=== Section Start ===

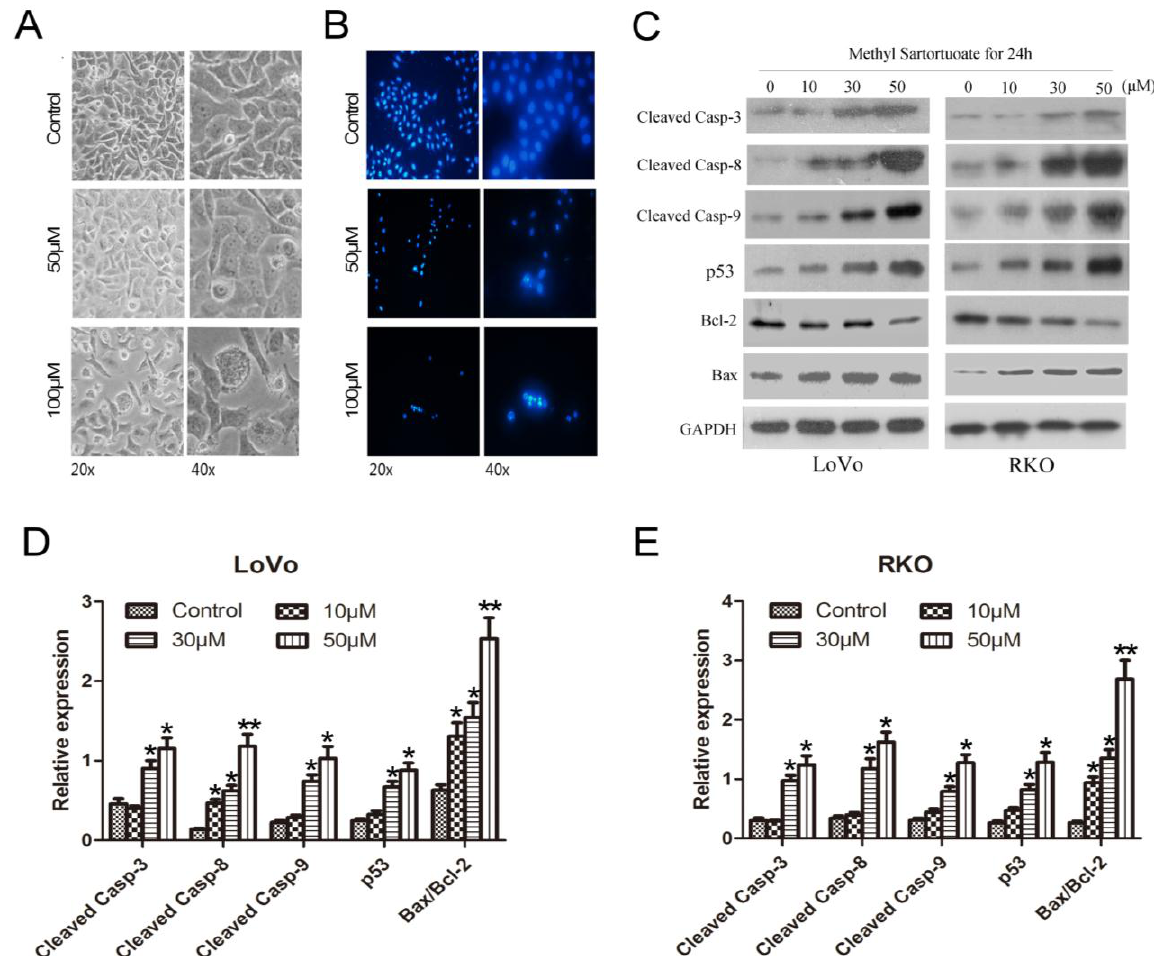
Figure 3. Methyl sartortuoate induces colon cancer cell apoptosis by activated apoptosis-related proteins expression. ( A ) Morphological changes in the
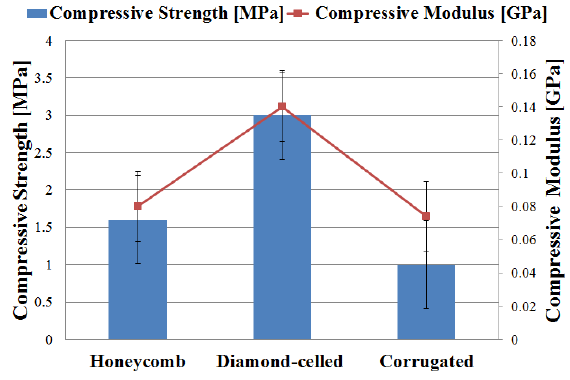
Figure 5. The compressive strength/modulus of the sandwich specimens.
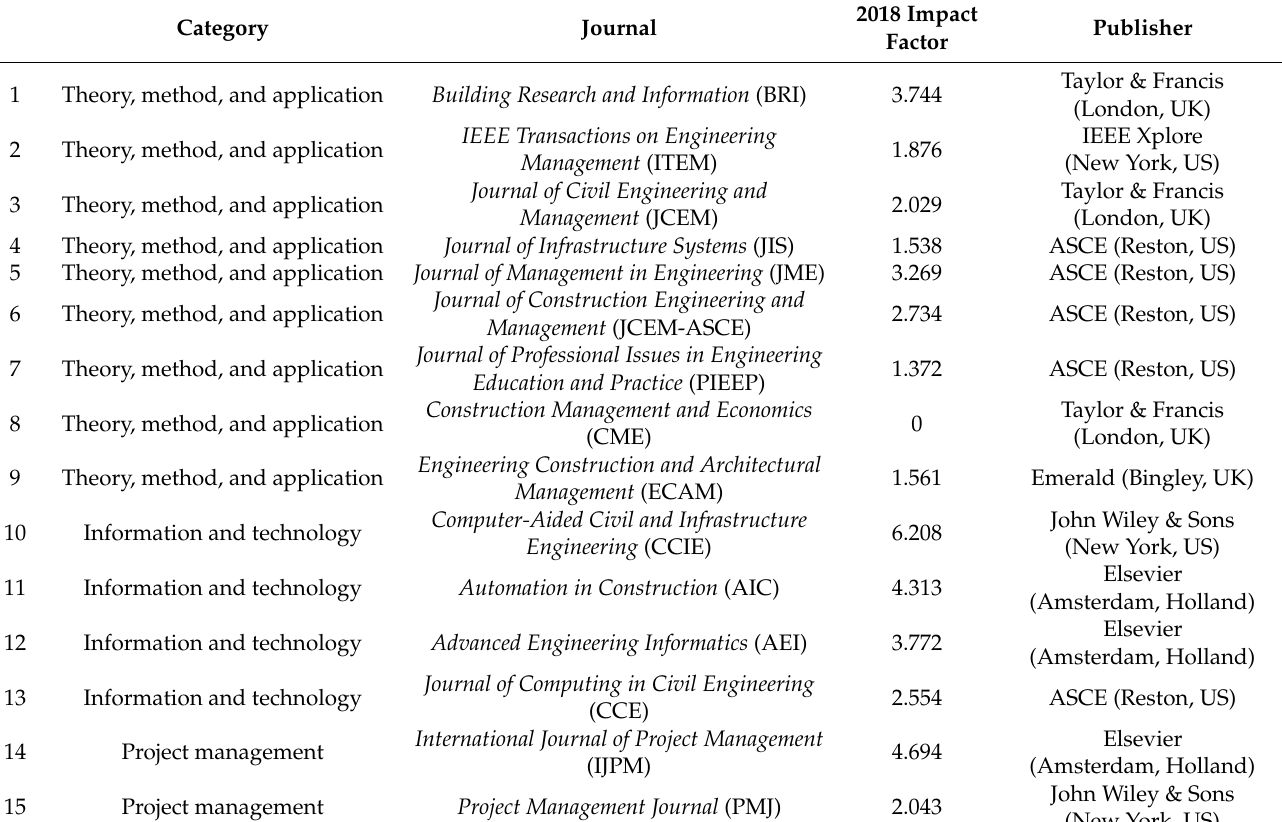
Table 1. Core journals of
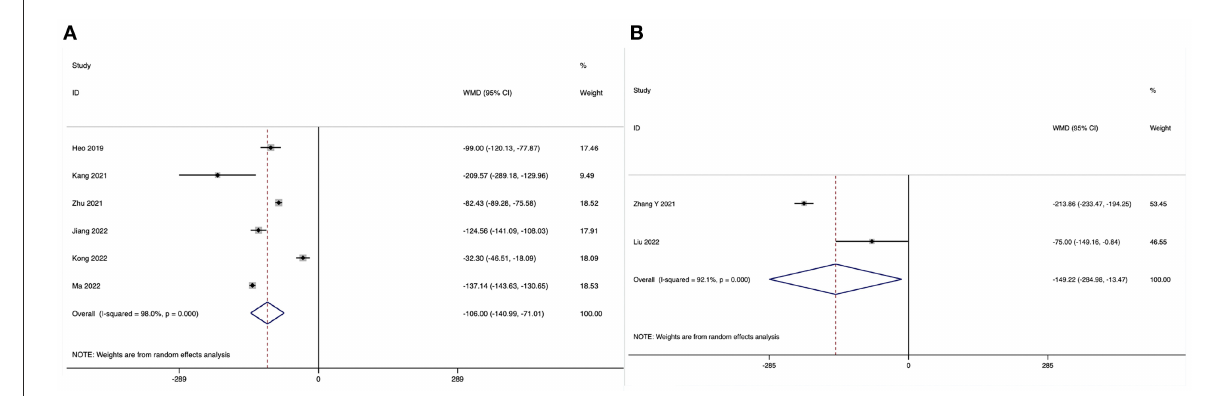
FIGURE2 Forest plot of the estimated blood loss. (A) ULIF vs. MI-TLIF; (B) ULIF vs. PLIF.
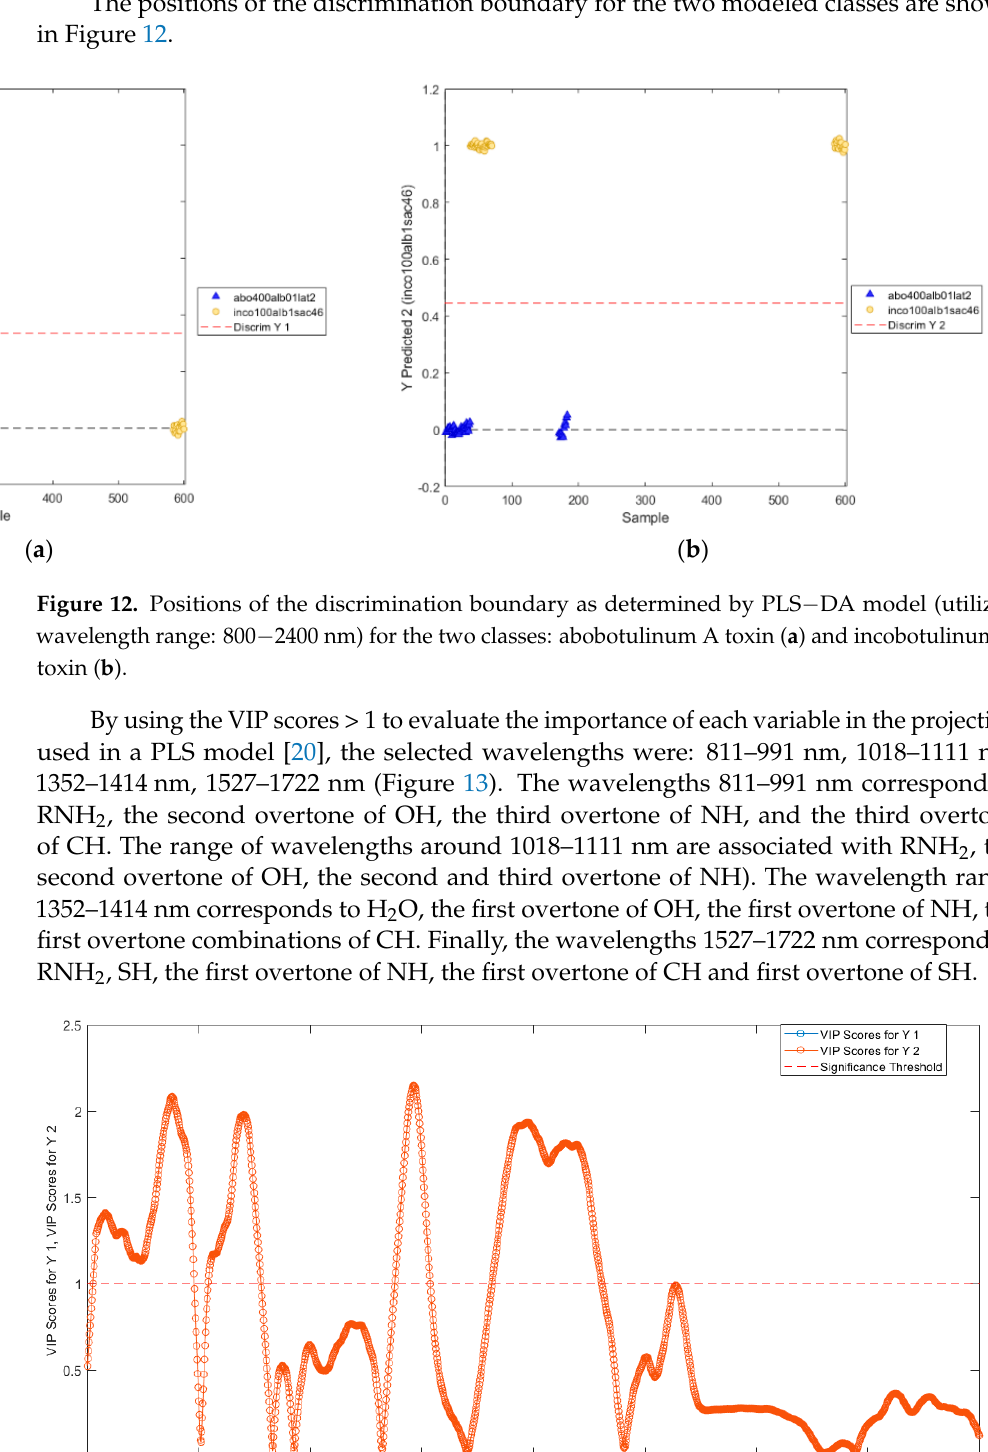
Figure 13. VIP scores determined from PLS − DA model for the two classes of abobotulinum A toxin (VIP scores for Y1) and incobotulinum A toxin (VIP scores for Y2).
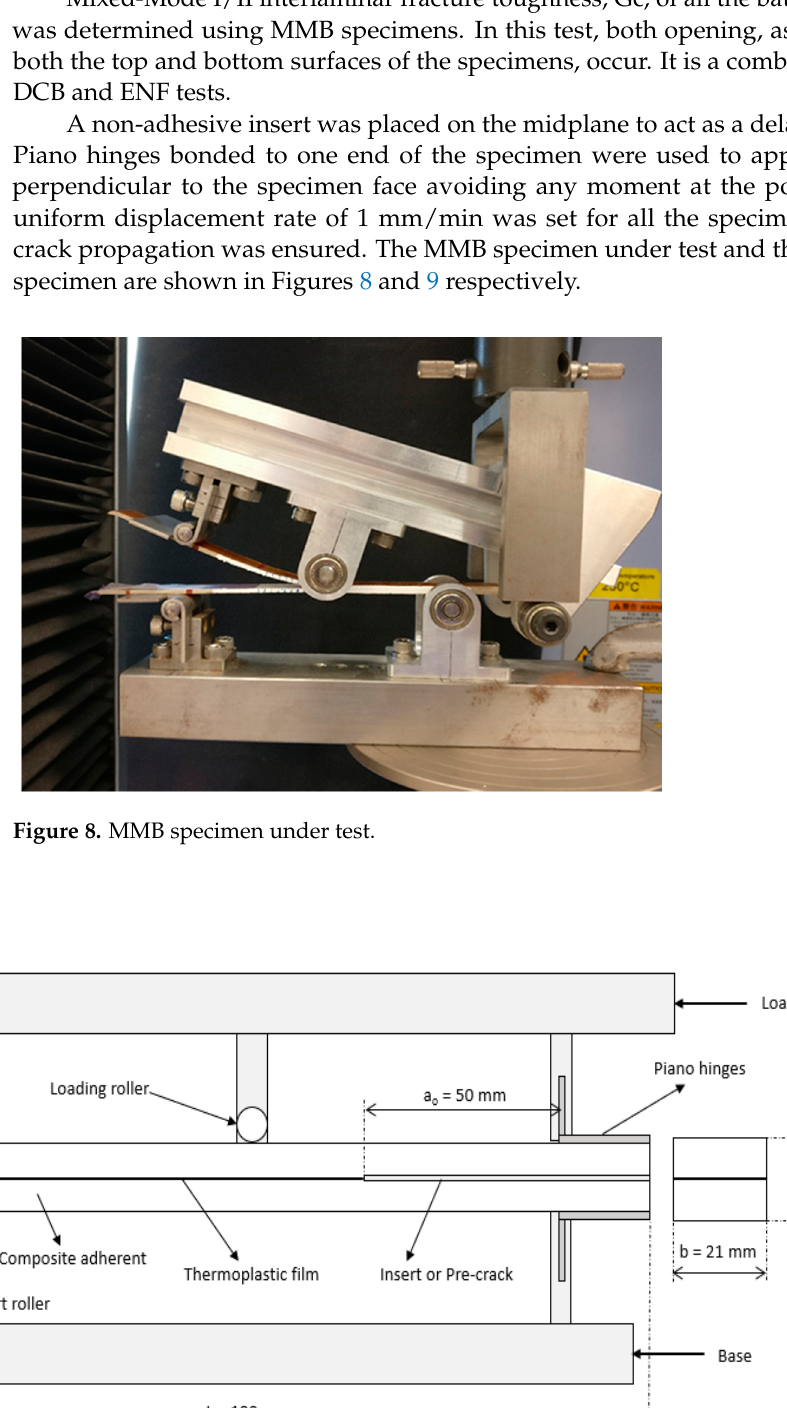
Figure 7. ENF specimen under test.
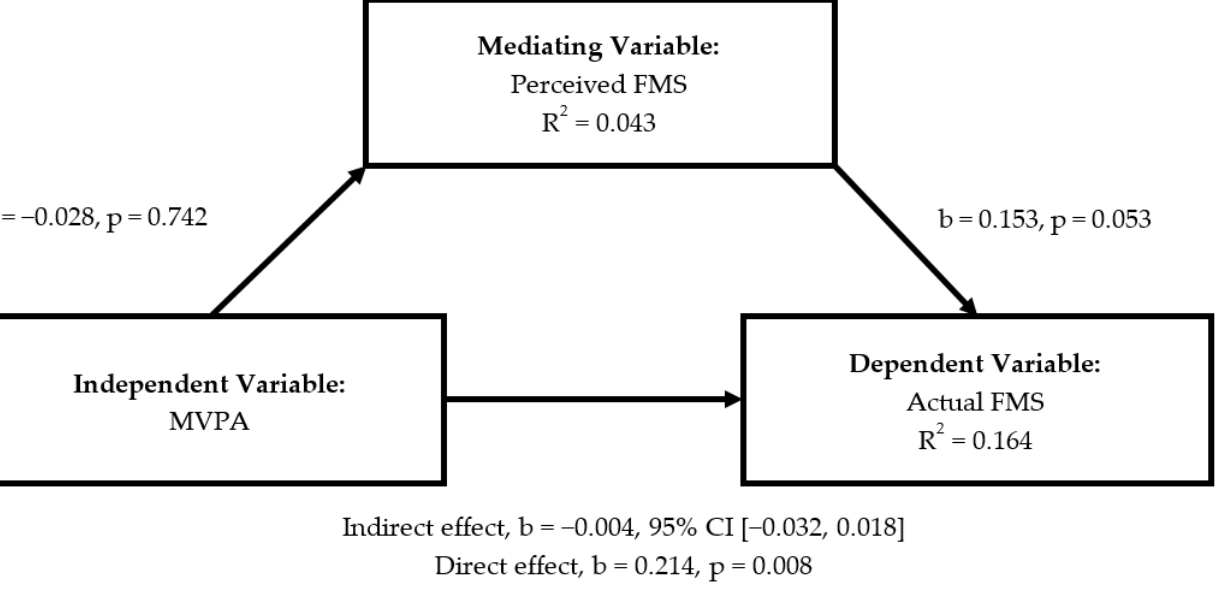
Figure 2. Mediating roles of perceived FMS in the association between MVPA and actual FMS.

=== Section End ===

Problem description:
Word for word, retype the lines from the one with "Table 1. Core journals of" through the final line of the data, both included. No pictures belong in the copy.

Answer area:
Table 1. Core journals of
FIGURE2 Forest plot of the estimated blood loss. (A) ULIF vs. MI-TLIF; (B) ULIF vs. PLIF.
Figure 13. VIP scores determined from PLS − DA model for the two classes of abobotulinum A toxin (VIP scores for Y1) and incobotulinum A toxin (VIP scores for Y2).
Figure 7. ENF specimen under test.
Figure 2. Mediating roles of perceived FMS in the association between MVPA and actual FMS.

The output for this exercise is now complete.